For 19-year-old Landon Pringle, it was stubborn fat that seemed impossible to lose after his asthma medication caused significant weight gain. Dr. Grunwaldt determined that Landon has gynecomastia, a swelling of male breast tissue caused by hormones, and she performed surgery to remove the excess fat.
“After the procedure, his confidence went through the roof and led to even better results,” said Dr. Grunwaldt. “He felt more comfortable in his own skin and was motivated to get out and exercise and really take control of his weight loss.”
“Every time I step on the scale, I see a smaller number,” said Landon. “In 2006, I was 299 pounds, and I had no idea what to do about it. Now I’m down to 204 pounds, and I know that wouldn’t be possible without surgery to get the process started.”

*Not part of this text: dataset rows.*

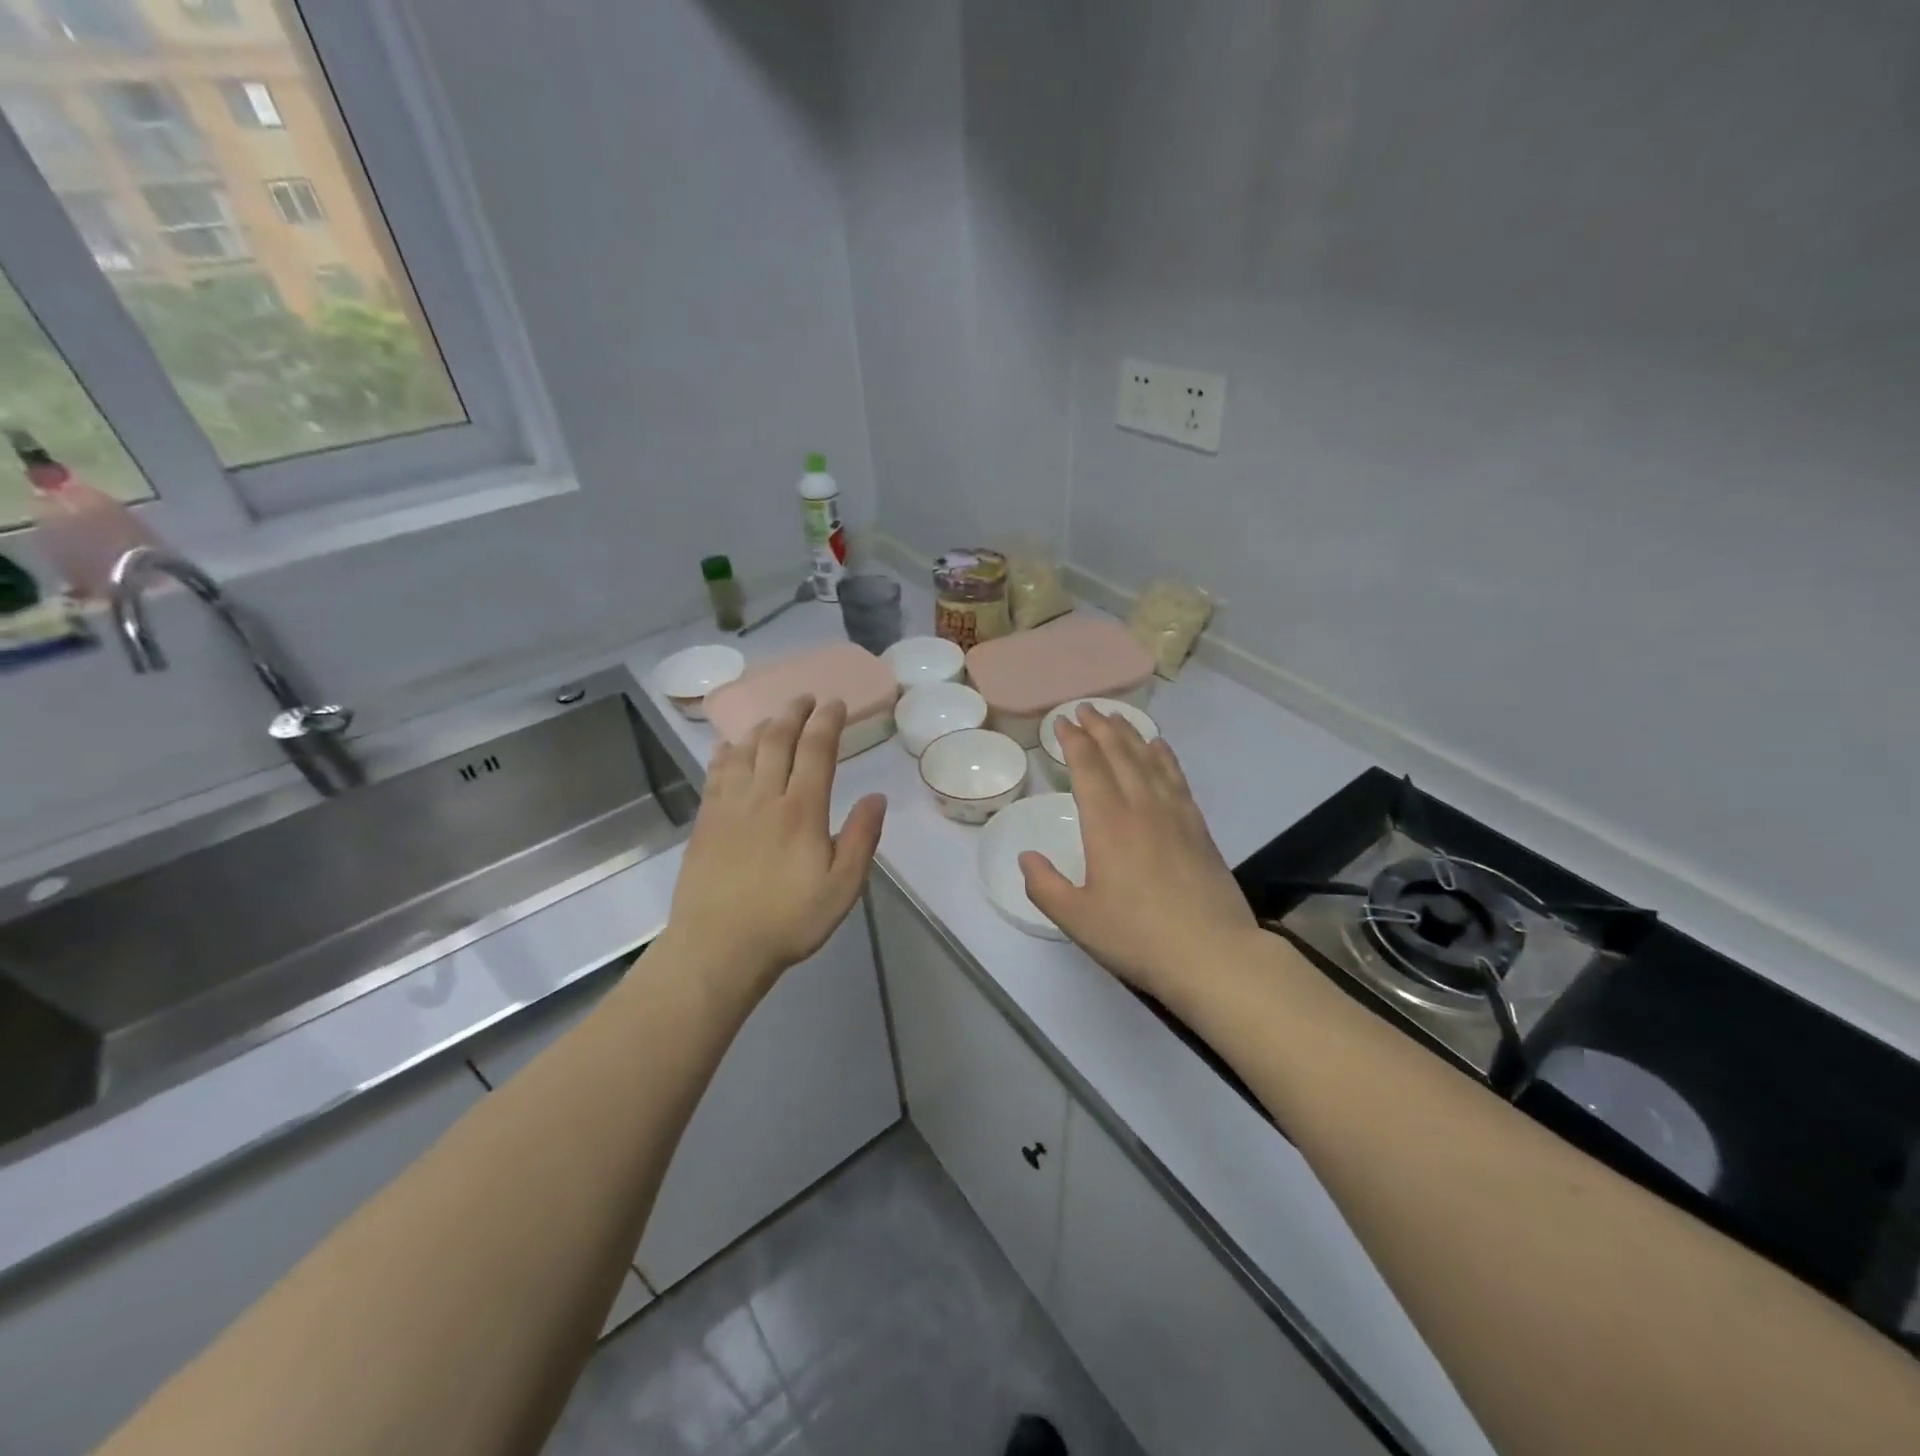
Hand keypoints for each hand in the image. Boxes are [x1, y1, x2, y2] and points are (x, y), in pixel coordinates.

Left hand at [662, 696, 886, 999]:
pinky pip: (716, 774)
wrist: (718, 947)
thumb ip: (861, 839)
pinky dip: (726, 753)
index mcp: (801, 810)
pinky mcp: (706, 822)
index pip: (816, 751)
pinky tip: (729, 747)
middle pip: (778, 740)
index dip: (827, 722)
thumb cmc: (788, 920)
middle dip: (794, 713)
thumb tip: (876, 796)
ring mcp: (729, 807)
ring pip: (745, 751)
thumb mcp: (842, 888)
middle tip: (805, 698)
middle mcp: (764, 797)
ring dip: (762, 727)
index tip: (836, 704)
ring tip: (774, 717)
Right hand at [1019, 704, 1257, 1006]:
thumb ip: (1045, 886)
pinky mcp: (1198, 827)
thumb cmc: (1137, 936)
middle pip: (1119, 753)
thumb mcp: (1077, 919)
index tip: (1062, 722)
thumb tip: (1027, 857)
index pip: (1088, 767)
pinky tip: (1159, 747)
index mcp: (1107, 824)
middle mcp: (1140, 807)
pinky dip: (1164, 756)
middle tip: (1085, 708)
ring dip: (1129, 734)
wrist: (1212, 954)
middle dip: (1099, 727)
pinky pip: (1176, 777)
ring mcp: (1174, 814)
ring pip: (1149, 759)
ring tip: (1116, 717)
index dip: (1074, 741)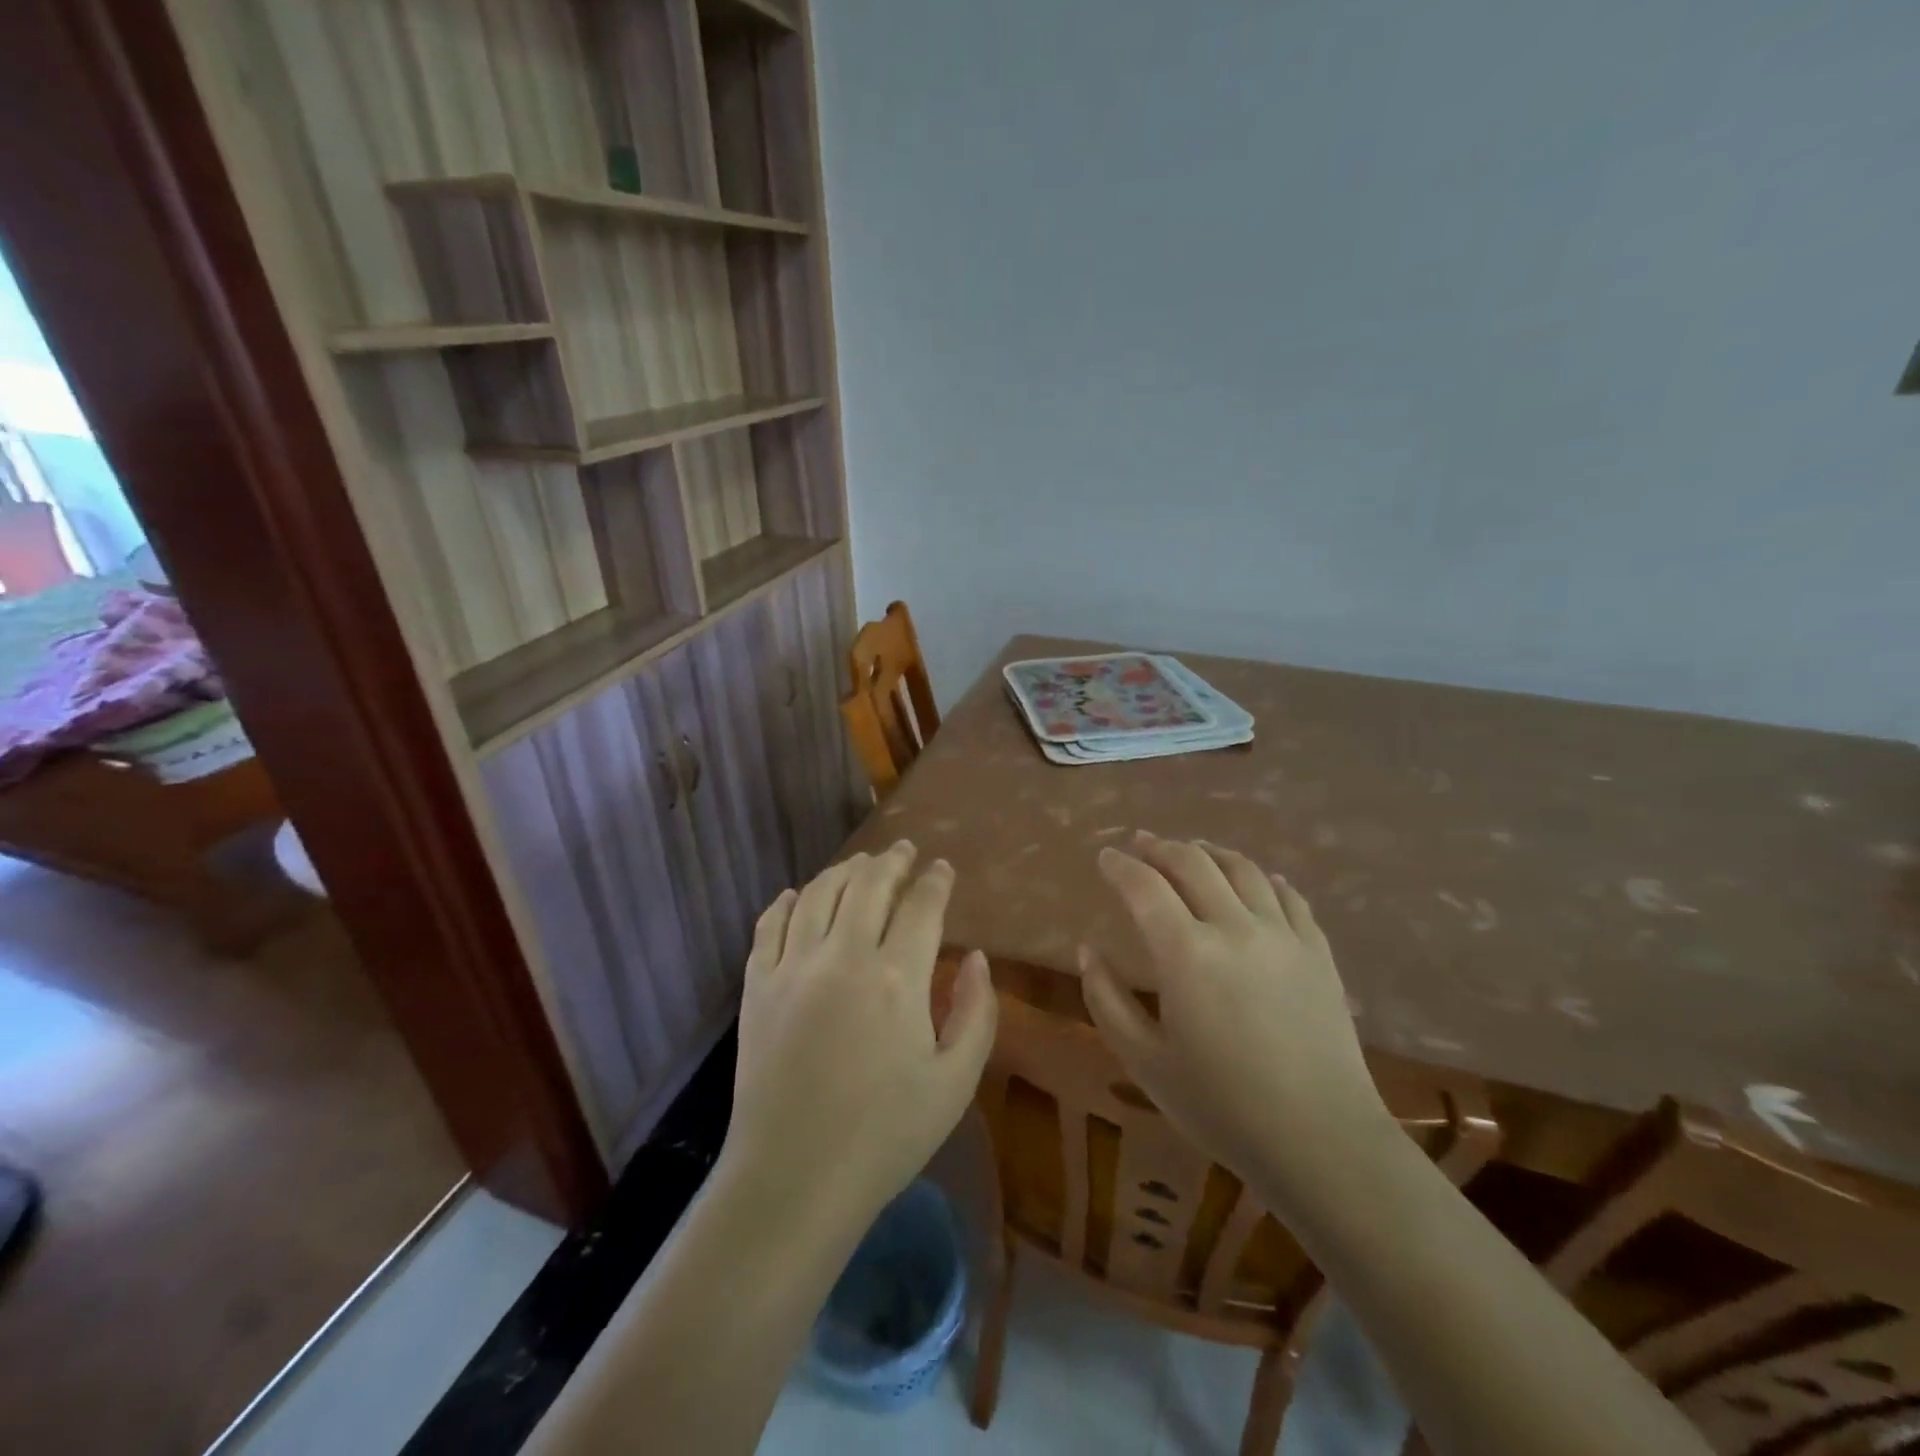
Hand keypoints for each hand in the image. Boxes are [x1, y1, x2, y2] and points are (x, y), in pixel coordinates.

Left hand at [724, 841, 997, 1228]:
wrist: (793, 1180)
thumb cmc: (885, 1136)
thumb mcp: (955, 1082)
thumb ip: (975, 1012)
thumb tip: (976, 957)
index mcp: (897, 978)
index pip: (922, 905)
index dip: (936, 880)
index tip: (943, 868)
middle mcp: (843, 956)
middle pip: (868, 884)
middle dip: (891, 861)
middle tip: (904, 850)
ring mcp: (793, 967)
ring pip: (819, 894)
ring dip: (844, 871)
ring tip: (860, 865)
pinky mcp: (757, 987)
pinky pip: (769, 926)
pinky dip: (786, 902)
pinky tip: (796, 895)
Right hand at [1080, 833, 1393, 1206]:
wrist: (1322, 1142)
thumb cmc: (1221, 1106)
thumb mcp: (1144, 1061)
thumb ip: (1106, 1000)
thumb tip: (1087, 950)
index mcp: (1186, 953)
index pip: (1144, 886)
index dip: (1120, 865)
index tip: (1105, 856)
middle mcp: (1235, 927)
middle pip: (1193, 863)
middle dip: (1160, 847)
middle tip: (1140, 843)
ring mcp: (1283, 935)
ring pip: (1242, 869)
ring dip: (1210, 852)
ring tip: (1192, 850)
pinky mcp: (1318, 951)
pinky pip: (1289, 895)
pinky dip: (1263, 877)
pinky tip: (1257, 879)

While young men seem to focus on enhancing their bodies, older men are having more minimally-invasive procedures to take years off of their faces. Nearly 100,000 men had filler injections in 2017, up 99 percent since 2000, with Botox quadrupling in popularity. “Some people call it the ‘executive edge’ because a lot of patients report that they want to look younger to continue to compete in the workplace,” said Jeffrey Janis, MD, President of the American Society of Plastic Surgeons. “But I think, more often, men just want to look as young as they feel. That’s where a board-certified plastic surgeon can help.”
Dr. Janis stresses the importance of choosing a board-certified surgeon to ensure the most rigorous safety and ethical standards, plus those are the surgeons who are most qualified and can offer a wide range of options to fit the needs of each patient.
“Choosing a board-certified plastic surgeon is critical to your safety, your comfort and your happiness,” said Dr. Janis. “The extensive training that these doctors go through gives them the versatility to offer their patients more choices so that each person receives the right procedures to meet their goals.”
About the ASPS Annual Procedural Statistics
ASPS members may report procedural information through the first online national database for plastic surgery procedures, Tracking Operations and Outcomes for Plastic Surgeons (TOPS). This data, combined with an annual survey sent to American Board of Medical Specialties’ certified physicians most likely to perform these procedures, results in the most comprehensive census on plastic surgery.
The American Society of Plastic Surgeons (ASPS) is the world’s largest organization of board-certified plastic surgeons. Representing more than 7,000 member surgeons, the Society is recognized as a leading authority and information source on aesthetic and reconstructive plastic surgery. ASPS comprises almost 95 percent of all board-certified plastic surgeons in the United States. Founded in 1931, the Society represents physicians certified by The American Board of Plastic Surgery or The Royal College of Physicians and Surgeons of Canada. ASPS advances quality care to plastic surgery patients by encouraging high standards of training, ethics, physician practice and research in plastic surgery.